Dalsza część artykułu pod materiałem wideo
Wyznania stewardessy. To dzieje się w przypadku śmierci pasażera
Użytkowniczka TikToka, Sheena Marie, przez dwa lata pracowała jako stewardesa. Na nagranym filmie wyjaśniła, co się dzieje, gdy ktoś umiera w samolocie. Film zobaczyło ponad 2,8 miliona osób.
Sheena wyjaśnia, że często martwi pasażerowie są pozostawieni tam, gdzie siedzą. - Jeśli pasażer ma zawał serca i umrze, a nic nie możemy na to poradzić, po prostu czekamy, aż dotrzemy do miejsca docelowego - powiedziała Sheena.
Międzynarodowe Stowarzyszenie Przewoźników Powietrznych (IATA) wydało wytyczne dotyczące takich sytuacji.
Zaleca się, aby załoga lotnicza wykonywała resuscytację krążeniowo-oddechową pasażera przez co najmniej 30 minut. Wszyscy lekarze na pokładzie zostają poproszeni o pomoc, także dlatego, że lekarz jest jedyną osobą, która może legalnie uznać kogoś za zmarłego.
Zgodnie z wytycznymi załoga powinna niezwłocznie powiadomić pilota, aby mógł umówić się na spotkanie z odpowiednimi władzami podczas lądowania samolotu.
Często załoga dochodzi do wniosku, że nie ma sensu wcześniejsze lądowanie lub zawracanie samolotu z pierwotnego kursu. Jak twierdzi Sheena, to pilot ma ostatnie słowo w sprawie wszelkich decyzji podejmowanych w tym zakresie.

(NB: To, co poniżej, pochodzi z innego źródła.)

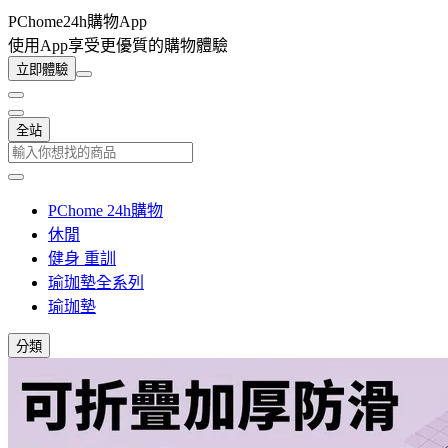
PChome24h購物App
使用App享受更優質的購物體驗
立即體驗
全站
PChome 24h購物
休閒
健身 重訓
瑜珈墊全系列
瑜珈墊
分類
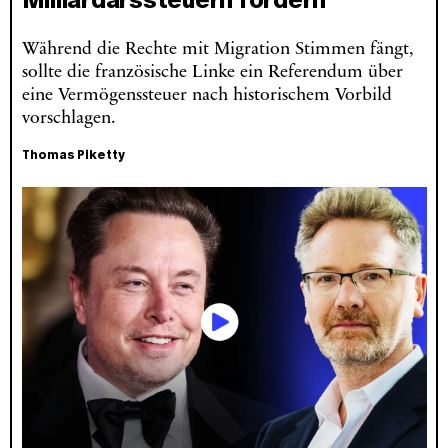
Während die Rechte mit Migration Stimmen fängt,
sollte die französische Linke ein Referendum über
eine Vermögenssteuer nach historischem Vorbild
vorschlagen.
Thomas Piketty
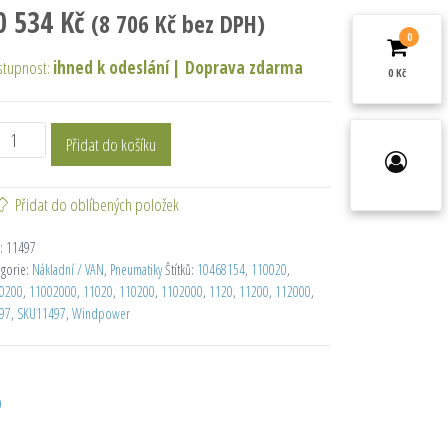
0 534
Kč
(
8 706
Kč
bez DPH)
0
stupnost:
ihned k odeslání
|
Doprava zdarma
0 Kč
Přidat do košíku
Přidat do oblíbených položek
:
11497
egorie:
Nákladní / VAN
,
Pneumatiky
Štítků:
10468154
,
110020
,
0200
,
11002000
,
11020
,
110200
,
1102000
,
1120
,
11200
,
112000
,
97
,
SKU11497
,
Windpower
D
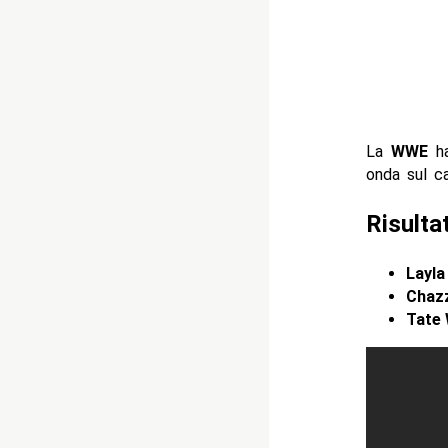
La
WWE
ha
onda sul c
Risult
Layla
Chazz
Tate 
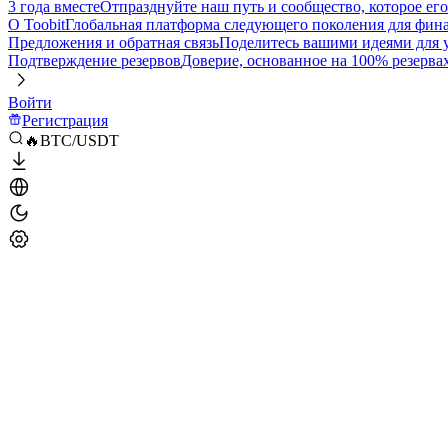
3 года вместе
Отпразднуйте наш путь и сообщество, которое ег
О Toobit
Глобальная платформа следующего поколения для фина
Предложения и обратная связь
Поделитесь вашими идеями для
Подтверждение резервов
Доверие, основанное на 100% резерва
Войти
Регистрация
🔥BTC/USDT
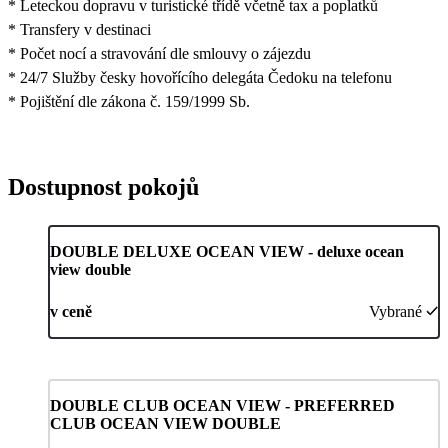
* Leteckou dopravu v turistické třídě včetně tax a poplatků
* Transfery v destinaci
* Počet nocí a stravování dle smlouvy o zájezdu
* 24/7 Služby česky hovořícího delegáta Čedoku na telefonu
* Pojištění dle zákona č. 159/1999 Sb.
Dostupnost pokojů
DOUBLE DELUXE OCEAN VIEW - deluxe ocean
view double
v ceně
Vybrané
DOUBLE CLUB OCEAN VIEW - PREFERRED
CLUB OCEAN VIEW DOUBLE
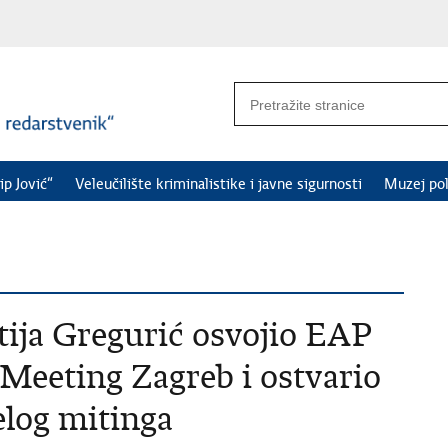
ip Jović“
Veleučilište kriminalistike i javne sigurnosti
Muzej pol
tija Gregurić osvojio EAP
 Meeting Zagreb i ostvario
jelog mitinga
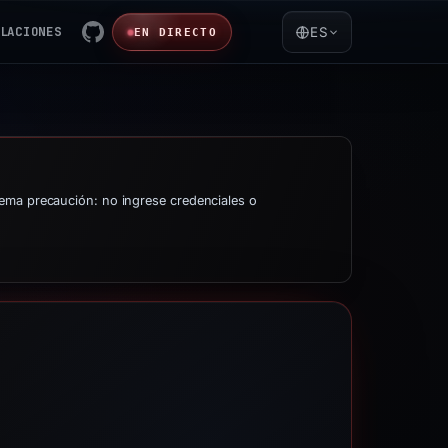
LACIONES
ES
EN DIRECTO
rema precaución: no ingrese credenciales o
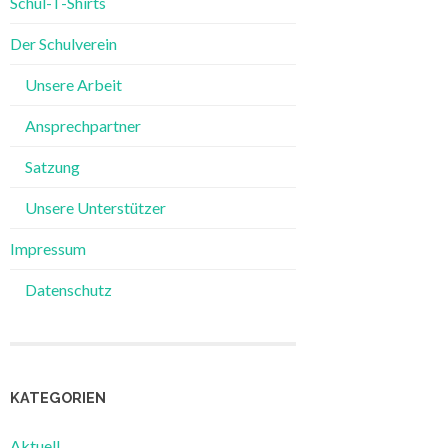
Schul-T-Shirts
Der Schulverein
Unsere Arbeit
Ansprechpartner
Satzung
Unsere Unterstützer
Impressum
Datenschutz
KATEGORIEN
Aktuell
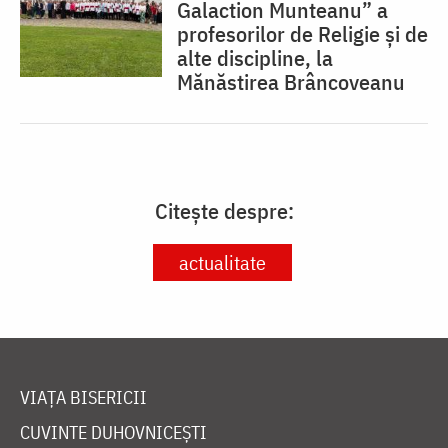
Galaction Munteanu” a
profesorilor de Religie și de
alte discipline, la
Mănăstirea Brâncoveanu
Citește despre:
actualitate
VIAȚA BISERICII
CUVINTE DUHOVNICEȘTI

Wytyczne IATA zalecają przeniesienie ciała na miejsce z "niewielką liczbą pasażerów w pobliżu", na przykład w klasie biznes lub w rzędzie z pustymi miejscami. Gdy samolot jest pełny IATA rekomenduje, aby członkowie załogi "umieścili martwą osobę z powrotem w jej własnym siedzeniu" w pozycji pionowej, używając pasów bezpieczeństwa lub innego sprzętu, który pozwala utrzymać ciało na miejscu.
Po wylądowaniu wszyscy pasażerowie powinni wysiąść, podczas gdy zmarły pasażer i osoby z nim podróżujące powinny pozostać w samolocie. Wówczas kontrolę przejmują lekarze i władze lotniska.